Gedenktag: Neue Bedeutung für 8. Mai

Erstmals findet heute auf dem Wiener Heldenplatz ein "Fest der Freude" statt - zum Gedenken an das Ende des Zweiten Weltkriegs am 8.Mai 1945. Ausdrücklich wird dabei die Befreiung Europas von den Nationalsozialisten gefeiert - und Abstand genommen vom umstrittenen Totengedenken der Burschenschafter. Die Bedeutung des 8.Mai für die Gesellschaft habe sich gewandelt, sagt der Historiker Oliver Rathkolb.

Morgenjournal, 8.5.2013

"Unwürdiges Schauspiel" beendet

Das Bundesheer hält dieses Mal eine Mahnwache für die Opfer der nationalsozialistischen Verbrechen, die Bundesregierung veranstaltet eine Gedenkfeier im Bundeskanzleramt, die Wiener Symphoniker geben ein Gratis-Konzert. Jahrelang waren am 8.Mai Burschenschafter zu Fackelzug und Totengedenken angetreten - worin Kritiker eine Heldenverehrung der Wehrmacht oder gar ein heimliches Betrauern der Niederlage des Dritten Reichs sahen. Dabei sei der 8.Mai der Tag der Befreiung Europas vom Nationalsozialismus, sagt Oliver Rathkolb vom Institut für Zeitgeschichte der Universität Wien: "Dass das in den letzten Jahren versucht wurde mit Totengedenken zuzudecken, ist meiner Meinung nach ein sehr unwürdiges Schauspiel gewesen, weil man die hunderttausenden Soldaten, die hier gefallen sind, und die Millionen Opfer des zweiten Weltkriegs in Geiselhaft genommen hat für eine politische Sache." Nicht zuletzt die Auftritte von freiheitlichen Politikern hatten dabei für Aufregung gesorgt.

Eigenartiger Zuspruch

Wobei von den Veranstaltern des bisherigen Totengedenkens offiziell Zuspruch kommt zum heutigen "Fest der Freude" - allerdings mit eigener Wortwahl. In einer Aussendung des Wiener Korporationsrings und des Rings volkstreuer Verbände heißt es: Nun werde dem Gedenken an die Toten ein würdiger und offizieller Rahmen gegeben. Man werde als stille Teilnehmer beiwohnen und von einer eigenen Veranstaltung absehen.

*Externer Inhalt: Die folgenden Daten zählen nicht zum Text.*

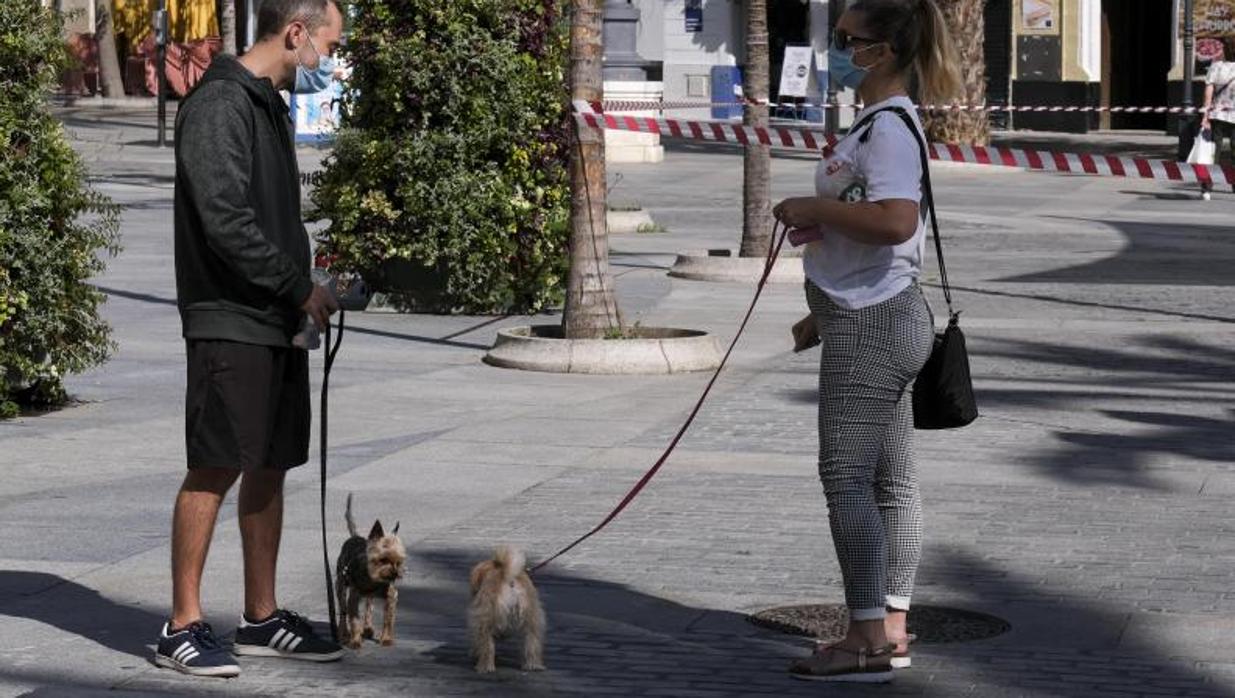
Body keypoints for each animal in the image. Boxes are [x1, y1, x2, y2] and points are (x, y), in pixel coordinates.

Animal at [335, 489, 407, 647]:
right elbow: (354, 619)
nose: (395, 574)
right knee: (343, 610)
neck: (373, 580)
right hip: (341, 584)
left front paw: (386, 638)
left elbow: (388, 619)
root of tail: (355, 537)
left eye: (399, 562)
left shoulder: (391, 596)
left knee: (369, 606)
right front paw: (355, 641)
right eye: (383, 559)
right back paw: (344, 634)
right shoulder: (354, 597)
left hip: (368, 596)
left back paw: (367, 628)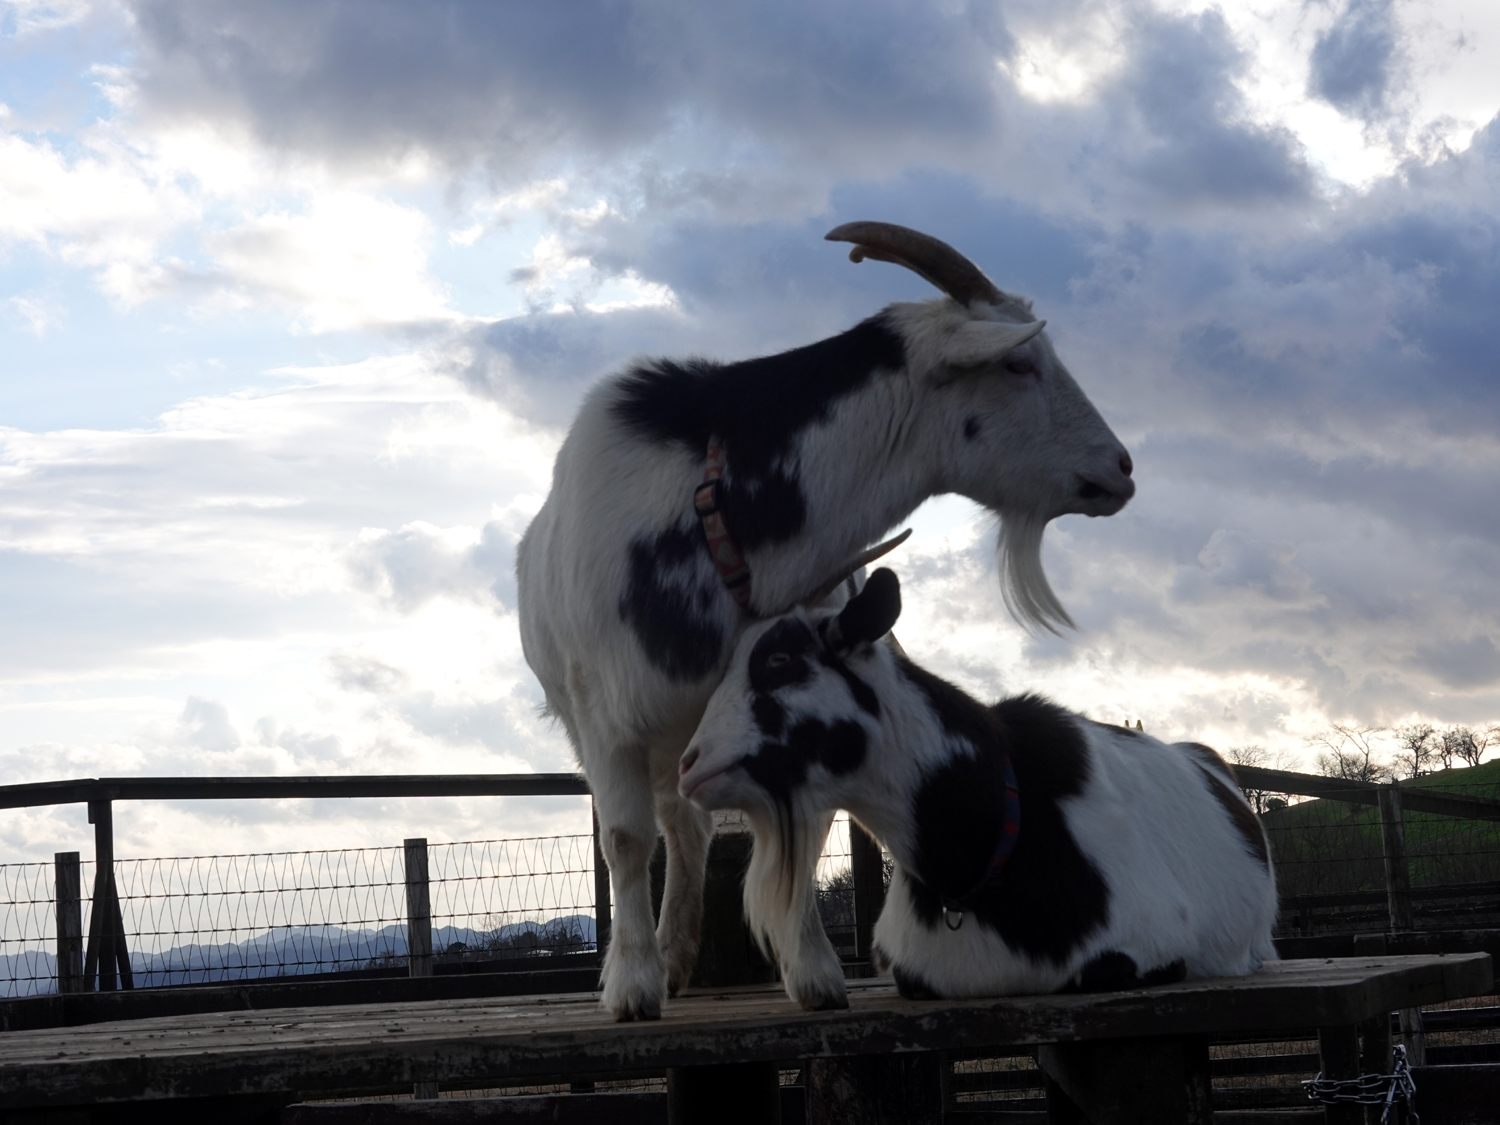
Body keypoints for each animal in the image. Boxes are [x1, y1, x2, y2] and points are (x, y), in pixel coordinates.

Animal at [516, 220, 1134, 1020]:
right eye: (1020, 362)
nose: (1120, 469)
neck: (720, 514)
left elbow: (802, 837)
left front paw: (812, 972)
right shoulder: (604, 715)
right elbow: (623, 839)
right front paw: (629, 987)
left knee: (691, 829)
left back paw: (682, 955)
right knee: (675, 827)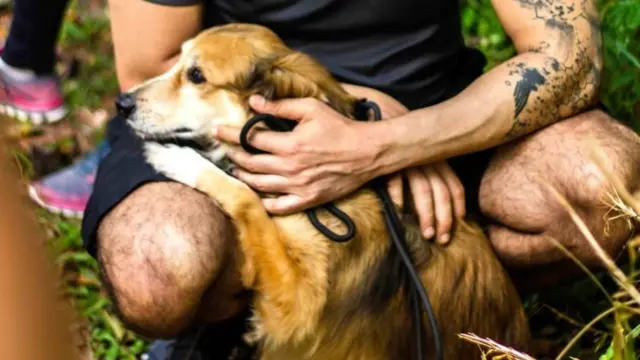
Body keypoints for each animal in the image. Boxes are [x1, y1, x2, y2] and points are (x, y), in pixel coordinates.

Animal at [125, 23, 528, 360]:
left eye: (196, 75)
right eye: (178, 61)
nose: (121, 103)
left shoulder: (294, 307)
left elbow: (245, 197)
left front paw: (178, 158)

Der Historiker Oliver Rathkolb sagt: "Eine kleine Minderheit hat versucht, aus der Kapitulationserklärung der deutschen Wehrmacht eine militärische Niederlage zu machen und gleichzeitig darüber immer wieder das Totengedenken gestreut. Ich glaube aber, es ist wichtig, sich von dieser Vorstellung, der 8. Mai 1945 sei ein Tag der Niederlage Deutschlands, endlich zu verabschieden."

Geschichtspolitische Wende

Der Historiker spricht von einem Bedeutungswandel des 8.Mai. Dabei habe man sich in den ersten Jahren nach dem Krieg um diesen Gedenktag gar nicht gekümmert. Die "Totenkulte" und die "Erinnerungskultur" an die deutsche Wehrmacht seien eher Ergebnisse der 1950er und 1960er-Jahre. "Je besser die sozioökonomische Lage, desto nostalgischer und unreflektierter sind die Rückblicke auf die Kriegszeit." Umfragen in den sechziger Jahren hätten gezeigt, dass damals die Mehrheit der Bevölkerung das Kriegsende eher als Niederlage denn als Befreiung verstanden habe. Diverse rechtsradikale Formationen und vor allem Burschenschaften hätten diesen Tag dann plötzlich als einen "Erinnerungstag" besetzt und versucht, ihn für ihre Zwecke zu instrumentalisieren. Die heutigen Feiern am Heldenplatz sind laut Rathkolb ein später, aber wichtiger Versuch, einer geschichtspolitischen Wende Ausdruck zu verleihen.